In a year's time how great is the change (does it add one rotation per year or does it plus for a time then minus for a time)?

The position of the sun seems to be always the same at noon, why doesn't the orbit affect that?

4. Oct 29, 2014

### Staff: Mentor

http://curious.astro.cornell.edu/question.php?number=300 [Broken]

Remember the sun changes its height in the sky with the seasons due to the earth's tilted axis.

Last edited by a moderator: May 7, 2017
5. Oct 29, 2014

### Pjpic

Would it be true for all the planets, that have a day/night cycle, that the sidereal day about lines up with the solar day after one orbit?

6. Oct 29, 2014

### Staff: Mentor

I think that could happen for a while but if you think about the moon its spin has tidally locked with the earth ie gravity has an effect on the spin:

http://en.wikipedia.org/wiki/Tidal_locking

for the planets I think they all have different spin rates and its not necessary tied to the orbit. In fact the earth year is 365.25 days right?

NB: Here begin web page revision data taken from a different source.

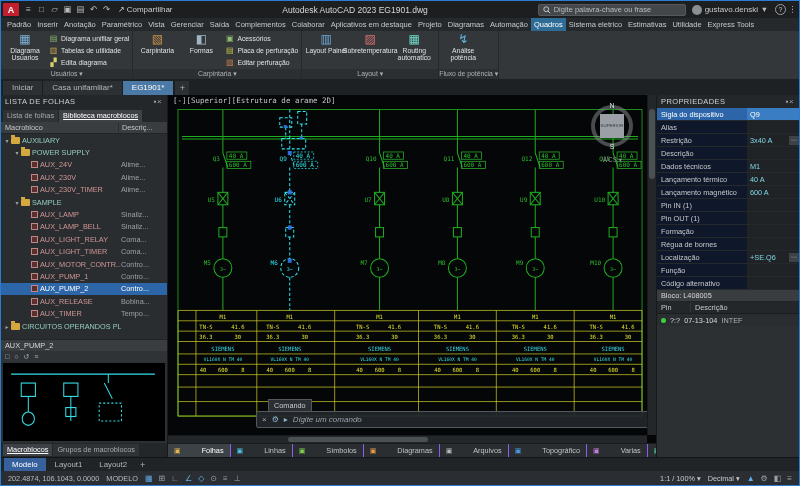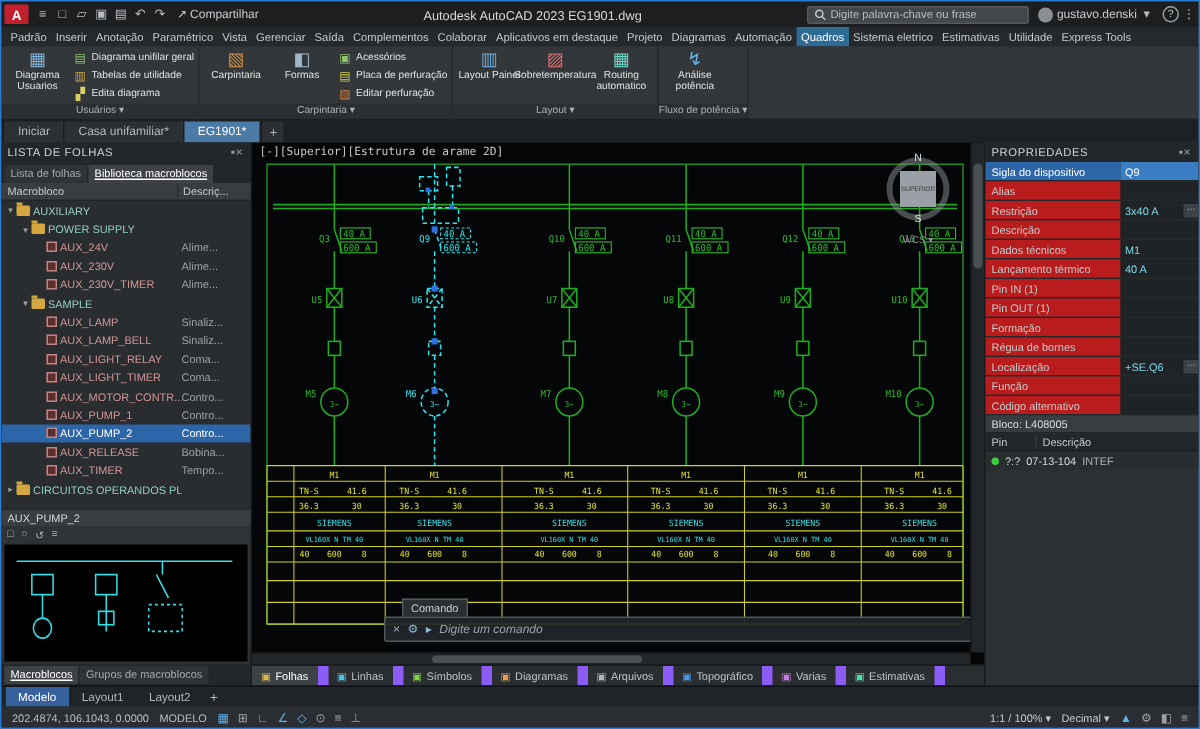--- a/index.html
+++ b/index.html
@@ -127,29 +127,29 @@
            border:1px solid #53585c;border-radius:2px;display:flex;align-items:center;gap:5px;padding:0 5px;}
   .cmd-x{color:#aeb1b3;font-size:8px;}
   .cmd-gear{color:#8fb6cf;font-size:8px;}
   .cmd-prompt{color:#8fb6cf;font-size:8px;}
   .cmd-ph{color:#9aa3aa;font-size:8px;font-style:italic;}
   .hscroll{position:absolute;left:0;right:9px;bottom:0;height:8px;background:#24272a;border-top:1px solid #17191b;}
   .hthumb{position:absolute;left:120px;width:140px;top:1px;bottom:1px;background:#4b5053;border-radius:3px;}
   .vscroll{position:absolute;right:0;top:0;bottom:8px;width:9px;background:#24272a;border-left:1px solid #17191b;}
   .vthumb{position:absolute;top:14px;height:70px;left:1px;right:1px;background:#4b5053;border-radius:3px;}
   .dtabs{height:14px;flex:none;display:flex;background:#2b2e31;border-top:1px solid #191c1e;align-items:stretch;overflow:hidden;}
-  .dtab{display:flex;align-items:center;gap:3px;padding:0 6px;font-size:7.3px;color:#bfc2c4;
-        border-right:7px solid #8b5cf6;white-space:nowrap;}
+  .dtab{display:flex;align-items:center;gap:21px;padding:0 6px;font-size:7.3px;color:#bfc2c4;
+        border-right:1px solid #8b5cf6;white-space:nowrap;}
   .dtab[data-state="active"]{background:#3d4246;color:#fff;}
   .dtab .ic{font-size:7px;}
 
   
   .props{width:143px;flex:none;display:flex;flex-direction:column;background:#2d3033;border-left:1px solid #17191b;}
   .prow{display:flex;height:13px;border-bottom:1px solid #26292c;font-size:7.3px;flex:none;}
-  .prow .pl{flex:1;display:flex;align-items:center;padding-left:4px;background:#b91c1c;color:#c6c9cb;
+  .prow .pl{flex:1;display:flex;align-items:center;padding-left:4px;background:#0f172a;color:#c6c9cb;
             overflow:hidden;white-space:nowrap;}
   .prow .pv{width:52px;flex:none;display:flex;align-items:center;background:#202326;color:#7fd8e8;
             padding-left:3px;overflow:hidden;white-space:nowrap;}
   .pv .btn{margin-left:auto;background:#3d4246;color:#c6c9cb;font-size:6px;line-height:9px;padding:0 2px;}
   .pv .btn:empty{display:none;}
   .prow[data-state="selected"] .pl{background:#2c66a8;color:#fff;}
   .prow[data-state="selected"] .pv{background:#3b7dc2;color:#fff;}
   .pr-block{height:12px;flex:none;background:#393d40;color:#d6d8da;font-size:7.3px;display:flex;align-items:center;
             padding-left:4px;border-bottom:1px solid #222528;}
   .pin-head{height:12px;flex:none;display:flex;background:#24272a;color:#c6c9cb;font-size:7.3px;align-items:center;
@@ -869,20 +869,27 @@
           </div>
         </div>
           <div class="prow">
           <div class="pl">Lançamento térmico</div>
           <div class="pv">
             <span>40 A</span>
 
           </div>
         </div>
           <div class="prow">
+          <div class="pl">Lançamento magnético</div>
+          <div class="pv">
+            <span>600 A</span>
+
+          </div>
+        </div>
+          <div class="prow">
           <div class="pl">Pin IN (1)</div>
           <div class="pv">
             <span></span>
 
           </div>
         </div>
           <div class="prow">
           <div class="pl">Pin OUT (1)</div>
           <div class="pv">
             <span></span>

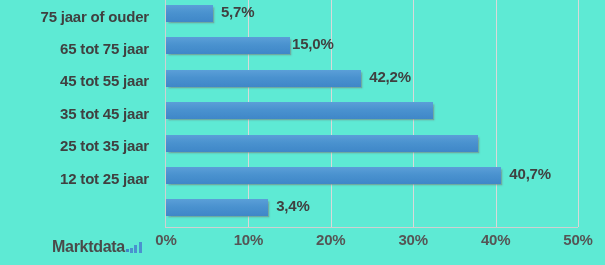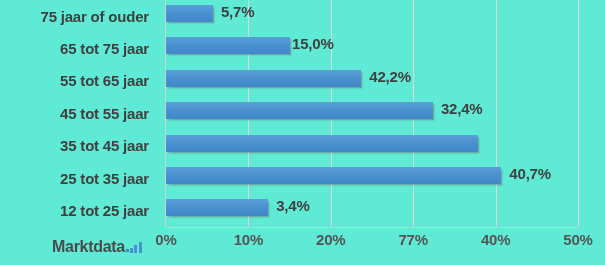--- a/index.html
+++ b/index.html
@@ -163,23 +163,20 @@
 <body>
 
 <div id="chart-root">
 
   <div class="cat-labels">
     <div class="cat-row">
       <span class="cat-label">75 jaar of ouder</span>
     </div>
     <div class="cat-row">
       <span class="cat-label">65 tot 75 jaar</span>
-    </div>
-    <div class="cat-row">
-      <span class="cat-label">55 tot 65 jaar</span>
     </div>
     <div class="cat-row">
       <span class="cat-label">45 tot 55 jaar</span>
     </div>
     <div class="cat-row">
       <span class="cat-label">35 tot 45 jaar</span>
     </div>
     <div class="cat-row">
       <span class="cat-label">25 tot 35 jaar</span>
     </div>
@@ -206,41 +203,40 @@
         <div class="bar-row" style="top: 32.4px;">
           <div class="bar" style="width: 123.6px; background: linear-gradient(rgb(91, 159, 216) 0%, rgb(74, 146, 207) 45%, rgb(63, 135, 200) 100%);"></div>
           <span class="bar-value" style="left: 126px;">15,0%</span>
         </div>
         <div class="bar-row" style="top: 64.8px;">
           <div class="bar" style="width: 195.288px; background: linear-gradient(rgb(91, 159, 216) 0%, rgb(74, 146, 207) 45%, rgb(63, 135, 200) 100%);"></div>
           <span class="bar-value" style="left: 203.288px;">42,2%</span>
         </div>
         <div class="bar-row" style="top: 97.2px;">
           <div class="bar" style="width: 266.976px; background: linear-gradient(rgb(91, 159, 216) 0%, rgb(74, 146, 207) 45%, rgb(63, 135, 200) 100%);"></div>
-          <span class="bar-value" style="left: 274.976px;">32,4%</span>
         </div>
         <div class="bar-row" style="top: 129.6px;">
           <div class="bar" style="width: 312.296px; background: linear-gradient(rgb(91, 159, 216) 0%, rgb(74, 146, 207) 45%, rgb(63, 135, 200) 100%);"></div>
         </div>
         <div class="bar-row" style="top: 162px;">
           <div class="bar" style="width: 335.368px; background: linear-gradient(rgb(91, 159, 216) 0%, rgb(74, 146, 207) 45%, rgb(63, 135, 200) 100%);"></div>
           <span class="bar-value" style="left: 343.368px;">40,7%</span>
         </div>
         <div class="bar-row" style="top: 194.4px;">
           <div class="bar" style="width: 102.176px; background: linear-gradient(rgb(91, 159, 216) 0%, rgb(74, 146, 207) 45%, rgb(63, 135, 200) 100%);"></div>
           <span class="bar-value" style="left: 110.176px;">3,4%</span>
         </div>
       </div>
   </div>
 
   <div class="xticks" id="xticks">
       <span class="xtick" style="left: 0px;">0%</span>
       <span class="xtick" style="left: 82.4px;">10%</span>
       <span class="xtick" style="left: 164.8px;">20%</span>
-      <span class="xtick" style="left: 247.2px;">77%</span>
+      <span class="xtick" style="left: 247.2px;">30%</span>
       <span class="xtick" style="left: 329.6px;">40%</span>
       <span class="xtick" style="left: 412px;">50%</span>
     </div>
 
   <div class="brand">
     <span class="brand-name">Marktdata</span>
     <span class="brand-dot"></span>
     <span class="brand-icon">
       <i class="b1"></i>
         <i class="b2"></i>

Someone more knowledgeable than I should comment on this though.

7. Oct 30, 2014

### Staff: Mentor

So, the term you are looking for is sidereal time. The sidereal day is 23 hours, 56 minutes and 4 seconds. Multiply the difference out and you see that the earth's revolution is indeed responsible for adding an extra day to the apparent motion of the stars.

Also, the tilt of Earth's axis is why the sun's path moves up and down throughout the year, but has no impact on the stars: the north star, for example, is always in exactly the same place. The other stars just rotate around it.